REQUIRED ACTIONS |
[A] In the passage on Kyrgyz politics, who received the Minister of Interior post from Sadyr Japarov?
[B] Change "mobs" to "crowds" in the passage on Kyrgyz politics and write out the portion between "At the height" and "underworld, Kamchibek Kolbaev.", inclusive.
[C] Please extend the passage on Kyrgyz politics past its final sentence.

At the height of confrontation with ex-President Atambaev which culminated in the storming of Atambaev’s private residence and his capture by force in August 2019, the Jeenbekov clan appointed Pamir Asanov, one of Matraimov’s close relatives, as deputy Minister of Interior.
Hardly a week passed after Sadyr Japarov, the new acting president and prime minister of Kyrgyzstan, was freed from prison by the mobs on the night of 5 October 2020, as he handed the Minister of Interior post to Ulan Niyazbekov, an obscure police colonel who used to run the internal procurement department in the Ministry of Interior 8 years ago (which resulted in him being investigated for embezzlement) and never saw any operative or investigatory work. The reason? It is widely believed that his candidature was suggested by the boss of the underworld, Kamchibek Kolbaev.
Kamchibek Kolbaev was reported to have been directly negotiating with President Jeenbekov on the night of 5 October as the mobs were storming the Parliament building and the prisons, for him to concede to the Mob-approved candidate, Sadyr Japarov.

DATA UNDER STUDY |
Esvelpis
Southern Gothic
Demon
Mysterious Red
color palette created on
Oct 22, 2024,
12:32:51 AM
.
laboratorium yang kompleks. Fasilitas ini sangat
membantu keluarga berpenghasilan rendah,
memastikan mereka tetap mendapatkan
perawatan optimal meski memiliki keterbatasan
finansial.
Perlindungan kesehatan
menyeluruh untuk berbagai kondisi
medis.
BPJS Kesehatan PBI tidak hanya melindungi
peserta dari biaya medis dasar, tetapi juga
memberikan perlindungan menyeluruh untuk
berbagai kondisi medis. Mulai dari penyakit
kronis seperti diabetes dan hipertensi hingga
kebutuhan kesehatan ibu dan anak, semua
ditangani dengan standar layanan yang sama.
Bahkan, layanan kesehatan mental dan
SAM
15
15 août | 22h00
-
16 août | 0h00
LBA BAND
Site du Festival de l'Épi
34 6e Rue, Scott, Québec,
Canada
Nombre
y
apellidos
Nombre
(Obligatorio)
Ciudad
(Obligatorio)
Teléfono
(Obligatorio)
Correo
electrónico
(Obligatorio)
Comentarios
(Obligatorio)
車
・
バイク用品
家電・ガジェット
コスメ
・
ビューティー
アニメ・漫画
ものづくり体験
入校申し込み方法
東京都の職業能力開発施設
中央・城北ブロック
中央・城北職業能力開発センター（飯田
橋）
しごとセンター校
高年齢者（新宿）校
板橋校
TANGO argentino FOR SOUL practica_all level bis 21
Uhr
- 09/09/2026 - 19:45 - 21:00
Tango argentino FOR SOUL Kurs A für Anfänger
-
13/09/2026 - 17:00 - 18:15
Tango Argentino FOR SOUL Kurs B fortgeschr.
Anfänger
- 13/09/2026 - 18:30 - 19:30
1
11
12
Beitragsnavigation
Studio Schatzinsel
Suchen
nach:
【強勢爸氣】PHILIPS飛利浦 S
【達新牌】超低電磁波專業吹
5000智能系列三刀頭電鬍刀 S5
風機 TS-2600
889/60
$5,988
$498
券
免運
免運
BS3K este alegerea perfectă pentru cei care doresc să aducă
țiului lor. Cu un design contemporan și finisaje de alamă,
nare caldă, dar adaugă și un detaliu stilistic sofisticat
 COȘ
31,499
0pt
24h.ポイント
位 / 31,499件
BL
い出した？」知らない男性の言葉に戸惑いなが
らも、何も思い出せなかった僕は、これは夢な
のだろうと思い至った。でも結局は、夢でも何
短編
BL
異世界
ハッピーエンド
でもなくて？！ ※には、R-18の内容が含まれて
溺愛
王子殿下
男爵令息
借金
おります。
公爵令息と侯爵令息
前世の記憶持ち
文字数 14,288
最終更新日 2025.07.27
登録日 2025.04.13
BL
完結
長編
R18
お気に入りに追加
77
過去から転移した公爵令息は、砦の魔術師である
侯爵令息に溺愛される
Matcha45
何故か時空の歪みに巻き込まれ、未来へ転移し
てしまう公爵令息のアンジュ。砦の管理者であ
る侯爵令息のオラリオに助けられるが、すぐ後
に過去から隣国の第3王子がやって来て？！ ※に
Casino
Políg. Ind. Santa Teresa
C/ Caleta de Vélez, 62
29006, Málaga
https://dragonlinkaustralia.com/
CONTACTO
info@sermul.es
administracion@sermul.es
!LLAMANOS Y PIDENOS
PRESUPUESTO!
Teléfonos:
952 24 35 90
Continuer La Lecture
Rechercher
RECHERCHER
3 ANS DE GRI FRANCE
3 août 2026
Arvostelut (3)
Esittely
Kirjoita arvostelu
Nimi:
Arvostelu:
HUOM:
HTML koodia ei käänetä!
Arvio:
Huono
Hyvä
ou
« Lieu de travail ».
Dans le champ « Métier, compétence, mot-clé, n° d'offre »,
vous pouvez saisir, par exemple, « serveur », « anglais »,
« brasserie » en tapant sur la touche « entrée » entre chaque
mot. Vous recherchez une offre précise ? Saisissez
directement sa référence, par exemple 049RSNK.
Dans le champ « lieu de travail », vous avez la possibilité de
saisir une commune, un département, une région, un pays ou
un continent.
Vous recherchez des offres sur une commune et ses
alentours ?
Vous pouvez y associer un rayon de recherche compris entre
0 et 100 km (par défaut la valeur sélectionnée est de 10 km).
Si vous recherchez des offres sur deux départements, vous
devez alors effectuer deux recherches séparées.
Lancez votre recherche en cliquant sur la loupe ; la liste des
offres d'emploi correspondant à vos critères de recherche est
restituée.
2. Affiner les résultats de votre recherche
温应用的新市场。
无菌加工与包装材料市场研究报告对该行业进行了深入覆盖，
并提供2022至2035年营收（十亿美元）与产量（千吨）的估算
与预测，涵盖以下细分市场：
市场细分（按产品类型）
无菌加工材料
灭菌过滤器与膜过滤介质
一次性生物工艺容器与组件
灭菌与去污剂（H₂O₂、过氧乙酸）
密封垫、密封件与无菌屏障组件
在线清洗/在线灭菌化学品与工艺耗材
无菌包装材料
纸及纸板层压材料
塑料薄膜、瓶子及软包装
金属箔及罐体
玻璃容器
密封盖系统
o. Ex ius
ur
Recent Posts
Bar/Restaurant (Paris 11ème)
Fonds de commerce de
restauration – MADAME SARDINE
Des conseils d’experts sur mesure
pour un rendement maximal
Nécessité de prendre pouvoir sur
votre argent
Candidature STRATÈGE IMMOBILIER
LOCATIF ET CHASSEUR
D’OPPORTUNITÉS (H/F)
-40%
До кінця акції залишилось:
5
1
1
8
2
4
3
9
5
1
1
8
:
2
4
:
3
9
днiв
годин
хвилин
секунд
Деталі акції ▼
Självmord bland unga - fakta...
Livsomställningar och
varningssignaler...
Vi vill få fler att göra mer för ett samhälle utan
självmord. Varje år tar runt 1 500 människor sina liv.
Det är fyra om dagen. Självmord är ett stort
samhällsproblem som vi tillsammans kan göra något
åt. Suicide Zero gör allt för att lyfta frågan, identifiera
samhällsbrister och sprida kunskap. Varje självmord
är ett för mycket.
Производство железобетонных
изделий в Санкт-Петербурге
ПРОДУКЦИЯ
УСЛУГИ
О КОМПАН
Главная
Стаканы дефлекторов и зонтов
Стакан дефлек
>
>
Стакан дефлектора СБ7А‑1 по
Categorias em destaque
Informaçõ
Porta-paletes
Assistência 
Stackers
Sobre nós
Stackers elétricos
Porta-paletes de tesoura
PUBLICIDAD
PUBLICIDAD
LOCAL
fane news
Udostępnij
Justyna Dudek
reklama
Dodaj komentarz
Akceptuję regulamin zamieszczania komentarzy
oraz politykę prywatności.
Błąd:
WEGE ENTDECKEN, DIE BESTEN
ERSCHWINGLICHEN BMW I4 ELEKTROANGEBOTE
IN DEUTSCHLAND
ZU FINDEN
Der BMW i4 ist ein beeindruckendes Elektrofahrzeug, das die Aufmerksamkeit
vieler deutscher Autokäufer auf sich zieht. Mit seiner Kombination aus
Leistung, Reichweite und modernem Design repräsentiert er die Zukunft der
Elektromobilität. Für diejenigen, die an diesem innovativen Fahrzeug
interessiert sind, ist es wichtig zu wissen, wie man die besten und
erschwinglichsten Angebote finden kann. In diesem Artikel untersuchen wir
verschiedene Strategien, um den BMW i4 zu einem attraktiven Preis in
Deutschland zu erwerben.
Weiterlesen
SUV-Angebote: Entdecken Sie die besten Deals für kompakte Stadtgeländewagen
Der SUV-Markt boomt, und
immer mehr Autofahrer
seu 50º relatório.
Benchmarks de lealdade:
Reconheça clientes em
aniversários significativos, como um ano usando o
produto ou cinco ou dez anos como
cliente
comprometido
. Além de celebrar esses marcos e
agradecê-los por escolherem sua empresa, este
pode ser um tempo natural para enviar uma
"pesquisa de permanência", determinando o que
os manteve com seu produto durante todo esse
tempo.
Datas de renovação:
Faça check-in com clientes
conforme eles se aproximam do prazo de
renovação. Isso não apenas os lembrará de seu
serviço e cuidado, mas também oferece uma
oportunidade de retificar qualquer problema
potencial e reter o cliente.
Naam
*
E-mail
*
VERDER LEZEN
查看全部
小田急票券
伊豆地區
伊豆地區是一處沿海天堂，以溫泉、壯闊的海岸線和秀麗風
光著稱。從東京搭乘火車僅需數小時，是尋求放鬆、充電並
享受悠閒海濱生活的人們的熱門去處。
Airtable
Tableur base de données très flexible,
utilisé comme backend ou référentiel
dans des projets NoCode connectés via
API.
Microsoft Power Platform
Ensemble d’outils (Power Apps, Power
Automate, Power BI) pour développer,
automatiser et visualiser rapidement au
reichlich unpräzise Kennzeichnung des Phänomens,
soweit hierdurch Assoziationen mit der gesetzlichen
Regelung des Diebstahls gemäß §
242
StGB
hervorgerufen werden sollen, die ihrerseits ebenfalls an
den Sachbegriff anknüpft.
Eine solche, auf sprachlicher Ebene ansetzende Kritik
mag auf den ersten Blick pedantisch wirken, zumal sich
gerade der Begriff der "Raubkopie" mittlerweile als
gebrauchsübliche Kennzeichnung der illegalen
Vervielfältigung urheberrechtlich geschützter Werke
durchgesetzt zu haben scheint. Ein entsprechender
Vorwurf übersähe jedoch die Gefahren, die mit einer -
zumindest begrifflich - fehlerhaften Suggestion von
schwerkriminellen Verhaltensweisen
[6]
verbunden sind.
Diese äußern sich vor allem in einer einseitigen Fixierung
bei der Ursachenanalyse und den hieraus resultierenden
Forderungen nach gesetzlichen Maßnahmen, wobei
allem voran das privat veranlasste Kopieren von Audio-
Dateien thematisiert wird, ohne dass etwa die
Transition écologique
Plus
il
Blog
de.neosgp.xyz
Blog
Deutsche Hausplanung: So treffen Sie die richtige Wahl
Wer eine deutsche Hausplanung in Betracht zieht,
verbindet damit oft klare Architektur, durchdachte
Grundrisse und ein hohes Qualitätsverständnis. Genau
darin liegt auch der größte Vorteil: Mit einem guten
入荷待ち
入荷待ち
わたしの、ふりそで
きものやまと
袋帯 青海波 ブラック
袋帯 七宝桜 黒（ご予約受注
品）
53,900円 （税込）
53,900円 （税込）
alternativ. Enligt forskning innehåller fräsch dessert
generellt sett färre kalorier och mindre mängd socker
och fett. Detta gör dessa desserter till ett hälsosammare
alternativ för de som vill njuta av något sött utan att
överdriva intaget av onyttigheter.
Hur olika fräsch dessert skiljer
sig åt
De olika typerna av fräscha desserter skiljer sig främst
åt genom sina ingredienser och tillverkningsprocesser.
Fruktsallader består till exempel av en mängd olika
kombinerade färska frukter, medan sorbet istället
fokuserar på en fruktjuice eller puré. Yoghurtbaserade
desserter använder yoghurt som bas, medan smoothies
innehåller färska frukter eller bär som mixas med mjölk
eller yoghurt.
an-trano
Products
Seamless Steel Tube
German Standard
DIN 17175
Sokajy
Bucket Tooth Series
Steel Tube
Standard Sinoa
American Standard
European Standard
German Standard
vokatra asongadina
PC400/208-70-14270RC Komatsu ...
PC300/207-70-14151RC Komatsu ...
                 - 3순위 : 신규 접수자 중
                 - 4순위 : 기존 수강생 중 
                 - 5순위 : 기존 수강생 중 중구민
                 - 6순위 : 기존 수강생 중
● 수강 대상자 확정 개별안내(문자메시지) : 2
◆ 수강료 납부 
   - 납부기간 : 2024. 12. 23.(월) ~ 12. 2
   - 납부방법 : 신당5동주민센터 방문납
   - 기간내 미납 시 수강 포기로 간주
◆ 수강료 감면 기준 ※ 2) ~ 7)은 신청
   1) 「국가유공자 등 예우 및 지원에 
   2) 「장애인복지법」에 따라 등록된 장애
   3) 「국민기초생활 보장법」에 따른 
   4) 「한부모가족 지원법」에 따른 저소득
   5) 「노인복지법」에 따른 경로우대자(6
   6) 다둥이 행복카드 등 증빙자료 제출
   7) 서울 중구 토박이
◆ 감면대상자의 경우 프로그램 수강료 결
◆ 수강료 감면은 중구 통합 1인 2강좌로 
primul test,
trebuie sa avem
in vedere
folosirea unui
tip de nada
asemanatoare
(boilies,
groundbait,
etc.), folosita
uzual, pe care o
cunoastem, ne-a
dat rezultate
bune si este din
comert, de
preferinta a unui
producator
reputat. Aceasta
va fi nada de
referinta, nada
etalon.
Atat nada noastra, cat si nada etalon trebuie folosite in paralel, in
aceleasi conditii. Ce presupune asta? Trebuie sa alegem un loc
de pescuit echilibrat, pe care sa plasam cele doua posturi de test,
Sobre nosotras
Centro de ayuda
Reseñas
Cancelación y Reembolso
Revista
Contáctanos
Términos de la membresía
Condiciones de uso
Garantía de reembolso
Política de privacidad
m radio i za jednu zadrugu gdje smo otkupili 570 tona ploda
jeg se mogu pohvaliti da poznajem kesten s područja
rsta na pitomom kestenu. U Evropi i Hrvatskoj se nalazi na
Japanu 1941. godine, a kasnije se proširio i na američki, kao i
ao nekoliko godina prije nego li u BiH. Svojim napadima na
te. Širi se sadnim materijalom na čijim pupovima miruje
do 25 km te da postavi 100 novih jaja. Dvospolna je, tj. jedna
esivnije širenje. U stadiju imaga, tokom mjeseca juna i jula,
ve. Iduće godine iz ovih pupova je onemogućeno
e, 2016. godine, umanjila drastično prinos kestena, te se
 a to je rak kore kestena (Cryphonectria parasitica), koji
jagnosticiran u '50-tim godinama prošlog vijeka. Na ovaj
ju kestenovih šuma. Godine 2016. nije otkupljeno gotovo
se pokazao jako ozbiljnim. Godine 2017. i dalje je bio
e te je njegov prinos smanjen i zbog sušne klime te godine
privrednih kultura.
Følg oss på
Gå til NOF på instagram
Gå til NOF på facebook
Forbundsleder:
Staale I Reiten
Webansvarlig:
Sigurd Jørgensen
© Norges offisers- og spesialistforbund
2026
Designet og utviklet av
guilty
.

RESULTS FOR EACH TASK |
[A] Ulan Niyazbekov, an obscure police colonel.

[B]
At the height of confrontation with ex-President Atambaev which culminated in the storming of Atambaev’s private residence and his capture by force in August 2019, the Jeenbekov clan appointed Pamir Asanov, one of Matraimov’s close relatives, as deputy Minister of Interior.
Hardly a week passed after Sadyr Japarov, the new acting president and prime minister of Kyrgyzstan, was freed from prison by the crowds on the night of 5 October 2020, as he handed the Minister of Interior post to Ulan Niyazbekov, an obscure police colonel who used to run the internal procurement department in the Ministry of Interior 8 years ago (which resulted in him being investigated for embezzlement) and never saw any operative or investigatory work. The reason? It is widely believed that his candidature was suggested by the boss of the underworld, Kamchibek Kolbaev.

[C]
Sadyr Japarov orchestrated the arrest of Kolbaev about a month later, but all the circumstances of this event lead to believe that this was a pre-agreed spectacle, more having to do with ensuring the physical security of Kolbaev from potential assassins than establishing law and order. A video was later released of Kolbaev being given a royal reception in the prison camp, his underlings feasting in long rows at the expense of their boss. Japarov later released over a thousand of inmates in a hastily announced amnesty, the lists of the to-be-pardoned believed to have been drawn up by Kolbaev.
It is evident that Sadyr Japarov, who wants to succeed in his bid for Presidency in the January 10, 2021 elections needs to rely on the two main informal power networks across the country – Kolbaev’s Mob and the Matraimov’s network – to ensure that he can record enough votes in his favour. Against this background we believe that the criminal infiltration of the State under Japarov will only increase.
For any investor this means more arbitrary takeovers and extortion, aggravated by the inability to appeal to any power institution for help.
A Toxic Investment Climate
Kyrgyzstan has never been an easy country for direct foreign investment, but the Jeenbekov clan and the current interim rulers have made its investment climate prohibitively toxic for foreign capital.
Given that there are very few lucrative investment opportunities in this Central Asian country, one would assume that its political leaders should court any willing investor with diligence. Instead, contrary to all the empty declarations of investment support made by the Kyrgyz governments, in practice the country is a deadly trap for any foreign capital which was careless enough to get invested there.
In fact, over almost 30 years of the country’s existence, only a handful of foreign businesses can claim that their investment in Kyrgyzstan was a success. At the same time, international investors who lost their money and were subject to brutal mistreatment in Kyrgyzstan go by the hundreds.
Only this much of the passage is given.